VAT math is simple in theory and irritating in practice. Add 20%, remove 19%, work back from a gross to a net. The ChrysoKit VAT Calculator handles every direction without making you think about formulas.
Why use it
Built for the EU and UK, but flexible enough for any country with a value-added tax. Switch between adding VAT, removing VAT, and computing VAT amount only.
How to use the VAT Calculator
- Pick the direction: add VAT, remove VAT, or VAT only.
- Enter the VAT rate.
- Enter the amount.
- Read the net, VAT and gross figures together.
Features worth knowing
Three modes
Add to net, remove from gross, or compute VAT only.
Any rate
Default presets for common rates; type your own for anything else.
Side-by-side breakdown
Net, VAT and gross are always visible together.
Pro tips
- Removing 20% VAT is not the same as taking 20% off. It is dividing by 1.20, which removes about 16.67% of the gross.
- Different goods are taxed at different rates in the same country. Confirm the rate before invoicing.
- When invoicing across borders, the place of supply rules matter. The calculator handles the math; the tax rules are a separate question.

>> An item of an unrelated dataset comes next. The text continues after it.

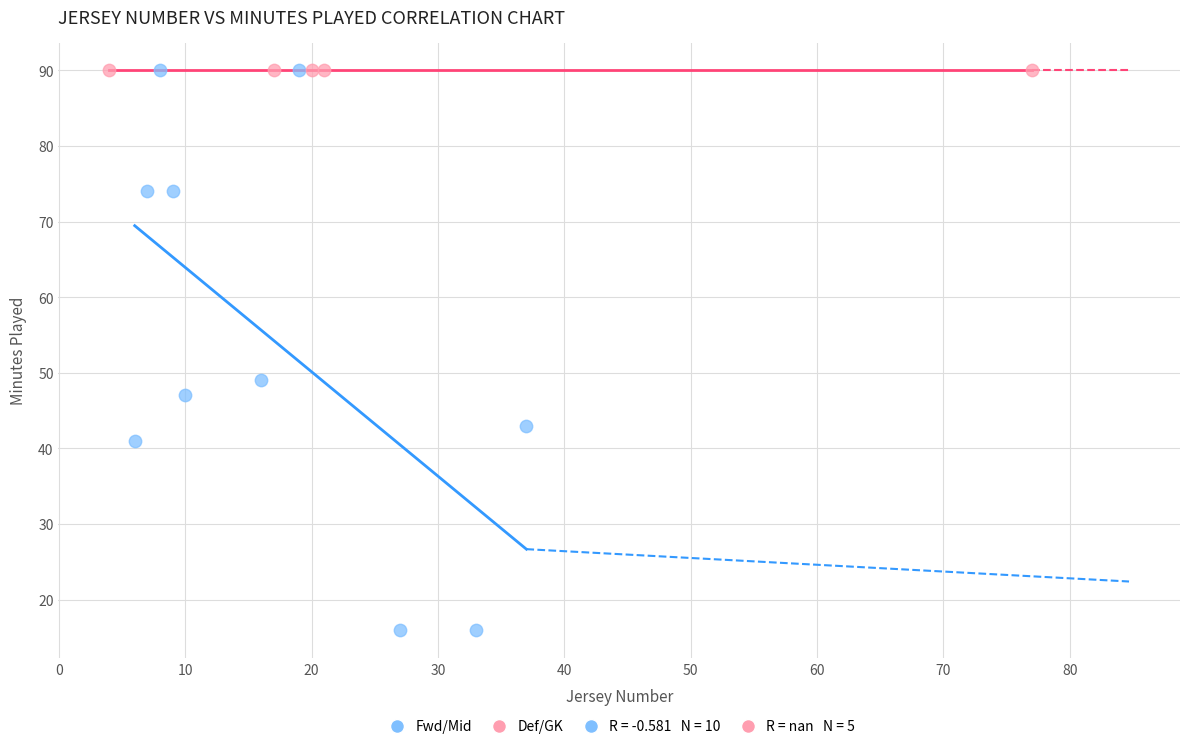

Which series contains the lowest Y value?

Fwd/Mid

Privacy first. The VAT Calculator runs entirely in your browser. Nothing you enter is sent to a server.
The VAT Calculator is the one to bookmark for invoicing, expense reports and anything that hits a sales tax line.
Open the tool: VAT Calculator →
Freelancer's first quarter: VAT arithmetic that prevents surprises
The first VAT quarter of a Greek freelance business is where the calculator stops being academic. An invoice of 1,000 EUR plus 24% VAT means 1,240 lands in the account... and 240 of it was never yours. The classic first-year error is treating account balance as income: spend the 1,240 and the quarterly return arrives as a crisis. The discipline that prevents it costs one banking habit: transfer the VAT portion to a separate account the day each invoice is paid, and the quarterly payment becomes a non-event funded in advance.
The reverse calculation earns its place at pricing time. A client says their budget is 2,000 EUR all-in: your actual fee inside that number is 2000 / 1.24 = 1,612.90, a sixth less than the figure under discussion... worth knowing before agreeing, not after invoicing. Meanwhile input VAT runs the other direction: the 24% paid on the new laptop, the software subscriptions and the accountant is reclaimable against VAT collected, which is why every business expense receipt needs to show the VAT breakdown to be worth anything.
None of this is tax advice and rates and rules have exceptions an accountant should map to your specific case... but the arithmetic itself is non-negotiable, and getting it reflexive in the first quarter is considerably cheaper than learning it from the first penalty notice.